_Work instructions_
Output the passage of the market commentary starting with "Touted as the" and going on through "deeply divided Congress.", copied word for word.

_Provided text_
The major indices have been working higher over the last few weeks, while rotation among sectors continues unabated. The higher that markets climb, the more that investors begin to question how long the bull market can sustain its upward trajectory.
“Thin” would be the way I would describe the movement upward in the S&P 500 Index. The same term could be used for the slight downward drift in the Nasdaq and technology stocks in general this week. It is August, after all, and volumes dry up as many on Wall Street take vacations.
Technically, we are trading in the middle of a monthly range in many sectors. A cursory view of some of the sectors reveals that semiconductors and FANG stocks are weakening, transportation, materials and industrials are gaining, and retail and small caps are basically flat. Large-cap stocks, in general, are outperforming all others.
Commodities like oil and precious metals have been taken out to the woodshed over the last week. The main trigger for this downdraft has been the strengthening U.S. dollar, as well as rising yields in the bond market.
Remember, the greenback is a safe haven when times are uncertain. The explosion in the number of coronavirus delta variant cases worldwide has foreign investors flocking to the dollar. A strong dollar hurts commodities, since they are priced in U.S. dollars and, therefore, makes the price of commodities more expensive.
Friday’s U.S. consumer sentiment data didn’t help the mood. Sentiment plunged to the lowest level in almost a decade as Americans grew more concerned about the surge in coronavirus and its potential impact on the economy.
Good news on the infrastructure front helped counter some of those concerns.
The materials and industrial sector got a lift, although the passage of the $1 trillion plan was already baked in to stock prices for the most part. Next up, we can look for the debate over the $3.5 trillion, anti-poverty climate plan, which is expected to be a Democrat-only initiative. That initiative includes tax increases for the wealthy and for corporations. It will need to go through a special process, called reconciliation, as part of a budget resolution.
Republicans have already dissed the plan, protesting that it will add to the inflation rate (doubtful), and increase costs to the American family (specifically, those who make more than $450,000 annually). But, there is no guarantee that the progressive and moderate/conservative wings of the Democratic Party will come to an agreement on this initiative.
Touted as the largest expansion of the nation’s safety net since the Great Society of the 1960s, the proposal will require compromise on both sides of the Democratic Party. Some question whether it can be done. I suspect that President Joe Biden is up to the task. He is the first president in decades to forge a bipartisan infrastructure program with a deeply divided Congress.

(Dataset entries)
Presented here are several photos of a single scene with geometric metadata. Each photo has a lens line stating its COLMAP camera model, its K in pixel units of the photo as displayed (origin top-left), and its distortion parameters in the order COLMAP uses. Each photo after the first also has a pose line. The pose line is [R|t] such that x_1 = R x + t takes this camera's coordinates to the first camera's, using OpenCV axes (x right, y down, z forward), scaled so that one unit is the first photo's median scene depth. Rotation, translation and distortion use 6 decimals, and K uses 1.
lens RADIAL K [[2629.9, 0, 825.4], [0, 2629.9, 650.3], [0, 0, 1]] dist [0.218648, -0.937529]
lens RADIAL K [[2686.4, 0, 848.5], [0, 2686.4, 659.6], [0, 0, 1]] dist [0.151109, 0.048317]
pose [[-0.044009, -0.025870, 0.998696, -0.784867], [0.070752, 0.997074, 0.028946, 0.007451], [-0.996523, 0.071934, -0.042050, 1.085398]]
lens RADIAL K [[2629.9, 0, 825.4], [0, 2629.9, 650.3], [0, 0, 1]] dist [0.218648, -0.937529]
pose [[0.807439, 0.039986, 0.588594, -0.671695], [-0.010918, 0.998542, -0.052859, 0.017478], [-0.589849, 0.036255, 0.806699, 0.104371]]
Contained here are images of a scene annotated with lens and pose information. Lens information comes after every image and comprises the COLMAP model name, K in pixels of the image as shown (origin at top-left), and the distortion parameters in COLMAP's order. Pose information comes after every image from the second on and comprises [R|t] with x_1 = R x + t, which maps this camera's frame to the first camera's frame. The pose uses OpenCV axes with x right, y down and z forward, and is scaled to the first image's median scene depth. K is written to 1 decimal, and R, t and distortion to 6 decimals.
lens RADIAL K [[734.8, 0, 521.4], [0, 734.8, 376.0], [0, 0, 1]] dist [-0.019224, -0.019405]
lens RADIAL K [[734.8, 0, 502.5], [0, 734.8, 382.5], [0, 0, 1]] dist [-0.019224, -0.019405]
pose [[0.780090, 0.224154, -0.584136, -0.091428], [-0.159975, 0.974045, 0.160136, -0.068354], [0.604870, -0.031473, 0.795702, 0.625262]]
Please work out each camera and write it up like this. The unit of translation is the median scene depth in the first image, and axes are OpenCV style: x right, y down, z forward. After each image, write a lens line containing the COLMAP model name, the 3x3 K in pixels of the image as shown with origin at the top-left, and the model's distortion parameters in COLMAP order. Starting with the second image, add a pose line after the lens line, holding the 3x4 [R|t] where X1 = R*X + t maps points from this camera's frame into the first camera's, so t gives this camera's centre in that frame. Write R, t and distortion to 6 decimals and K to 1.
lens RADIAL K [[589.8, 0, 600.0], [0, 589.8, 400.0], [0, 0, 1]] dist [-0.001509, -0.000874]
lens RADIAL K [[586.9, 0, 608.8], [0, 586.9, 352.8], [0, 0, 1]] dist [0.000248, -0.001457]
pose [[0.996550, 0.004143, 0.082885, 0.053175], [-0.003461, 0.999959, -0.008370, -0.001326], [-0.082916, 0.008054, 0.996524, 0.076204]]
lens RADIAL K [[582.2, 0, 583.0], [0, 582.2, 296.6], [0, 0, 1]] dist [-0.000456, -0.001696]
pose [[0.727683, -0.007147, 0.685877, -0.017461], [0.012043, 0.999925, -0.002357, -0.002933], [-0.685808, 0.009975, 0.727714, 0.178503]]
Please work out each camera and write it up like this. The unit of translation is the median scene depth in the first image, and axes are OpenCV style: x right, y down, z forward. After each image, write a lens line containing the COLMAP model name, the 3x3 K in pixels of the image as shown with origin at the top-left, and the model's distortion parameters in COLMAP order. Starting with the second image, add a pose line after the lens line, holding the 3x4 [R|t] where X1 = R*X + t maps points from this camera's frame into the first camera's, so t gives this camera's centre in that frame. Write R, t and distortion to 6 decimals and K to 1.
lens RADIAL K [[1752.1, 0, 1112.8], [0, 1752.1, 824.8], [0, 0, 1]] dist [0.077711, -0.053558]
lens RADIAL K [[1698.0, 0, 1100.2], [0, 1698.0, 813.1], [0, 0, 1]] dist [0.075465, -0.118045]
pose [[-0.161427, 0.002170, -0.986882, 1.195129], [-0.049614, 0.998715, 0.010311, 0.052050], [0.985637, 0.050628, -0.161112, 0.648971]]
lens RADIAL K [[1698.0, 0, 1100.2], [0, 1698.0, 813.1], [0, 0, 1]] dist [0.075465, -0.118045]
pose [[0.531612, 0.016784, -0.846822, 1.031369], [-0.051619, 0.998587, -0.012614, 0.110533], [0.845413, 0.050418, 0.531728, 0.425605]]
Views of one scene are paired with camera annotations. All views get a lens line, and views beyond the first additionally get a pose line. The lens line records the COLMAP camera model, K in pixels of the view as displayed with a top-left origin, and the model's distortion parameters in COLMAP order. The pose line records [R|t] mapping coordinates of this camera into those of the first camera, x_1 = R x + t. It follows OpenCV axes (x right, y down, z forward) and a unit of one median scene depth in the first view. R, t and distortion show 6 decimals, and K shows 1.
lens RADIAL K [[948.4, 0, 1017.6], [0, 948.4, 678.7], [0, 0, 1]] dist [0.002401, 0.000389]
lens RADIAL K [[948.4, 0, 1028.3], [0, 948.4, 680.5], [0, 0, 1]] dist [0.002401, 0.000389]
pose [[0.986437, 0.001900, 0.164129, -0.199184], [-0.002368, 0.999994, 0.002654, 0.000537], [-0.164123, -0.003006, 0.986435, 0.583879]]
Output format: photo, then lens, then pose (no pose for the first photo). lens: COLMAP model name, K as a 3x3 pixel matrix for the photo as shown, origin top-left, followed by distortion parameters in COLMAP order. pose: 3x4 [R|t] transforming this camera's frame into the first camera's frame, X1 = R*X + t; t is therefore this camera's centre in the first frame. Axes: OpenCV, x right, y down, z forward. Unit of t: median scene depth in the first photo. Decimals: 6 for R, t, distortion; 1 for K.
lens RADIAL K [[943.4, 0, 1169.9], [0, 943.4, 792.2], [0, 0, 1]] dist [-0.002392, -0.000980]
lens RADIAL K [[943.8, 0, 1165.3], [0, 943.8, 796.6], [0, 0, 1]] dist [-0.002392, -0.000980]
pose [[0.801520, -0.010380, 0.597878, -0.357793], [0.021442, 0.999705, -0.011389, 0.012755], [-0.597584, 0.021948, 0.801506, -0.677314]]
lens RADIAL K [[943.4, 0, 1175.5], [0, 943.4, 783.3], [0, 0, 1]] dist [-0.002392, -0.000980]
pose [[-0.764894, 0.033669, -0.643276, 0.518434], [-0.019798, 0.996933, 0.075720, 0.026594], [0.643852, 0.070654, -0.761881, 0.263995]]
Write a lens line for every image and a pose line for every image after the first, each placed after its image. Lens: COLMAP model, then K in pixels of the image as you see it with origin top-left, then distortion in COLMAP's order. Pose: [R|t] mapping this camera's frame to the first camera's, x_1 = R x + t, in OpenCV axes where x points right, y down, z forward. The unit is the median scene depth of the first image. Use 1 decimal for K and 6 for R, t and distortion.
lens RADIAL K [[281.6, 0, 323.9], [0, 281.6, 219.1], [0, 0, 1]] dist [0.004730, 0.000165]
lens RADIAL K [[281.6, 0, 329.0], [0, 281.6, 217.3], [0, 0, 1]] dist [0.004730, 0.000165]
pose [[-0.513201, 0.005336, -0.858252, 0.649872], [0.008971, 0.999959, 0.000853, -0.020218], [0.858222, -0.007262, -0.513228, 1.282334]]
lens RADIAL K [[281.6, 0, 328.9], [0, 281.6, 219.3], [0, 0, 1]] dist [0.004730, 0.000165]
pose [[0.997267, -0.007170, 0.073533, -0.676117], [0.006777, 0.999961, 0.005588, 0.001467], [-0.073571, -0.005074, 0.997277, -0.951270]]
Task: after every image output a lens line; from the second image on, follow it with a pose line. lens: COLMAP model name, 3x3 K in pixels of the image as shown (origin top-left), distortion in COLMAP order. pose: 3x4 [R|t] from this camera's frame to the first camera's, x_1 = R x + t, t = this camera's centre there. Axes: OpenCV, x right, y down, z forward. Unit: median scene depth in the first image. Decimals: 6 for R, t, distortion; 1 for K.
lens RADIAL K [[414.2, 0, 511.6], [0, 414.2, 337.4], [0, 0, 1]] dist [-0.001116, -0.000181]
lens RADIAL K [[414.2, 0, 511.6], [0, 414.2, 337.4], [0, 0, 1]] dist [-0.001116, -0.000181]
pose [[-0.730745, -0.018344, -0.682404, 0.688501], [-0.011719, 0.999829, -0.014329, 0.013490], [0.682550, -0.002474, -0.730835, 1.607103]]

_Answer below_
Touted as the largest expansion of the nation’s safety net since the Great Society of the 1960s, the proposal will require compromise on both sides of the Democratic Party. Some question whether it can be done. I suspect that President Joe Biden is up to the task. He is the first president in decades to forge a bipartisan infrastructure program with a deeply divided Congress.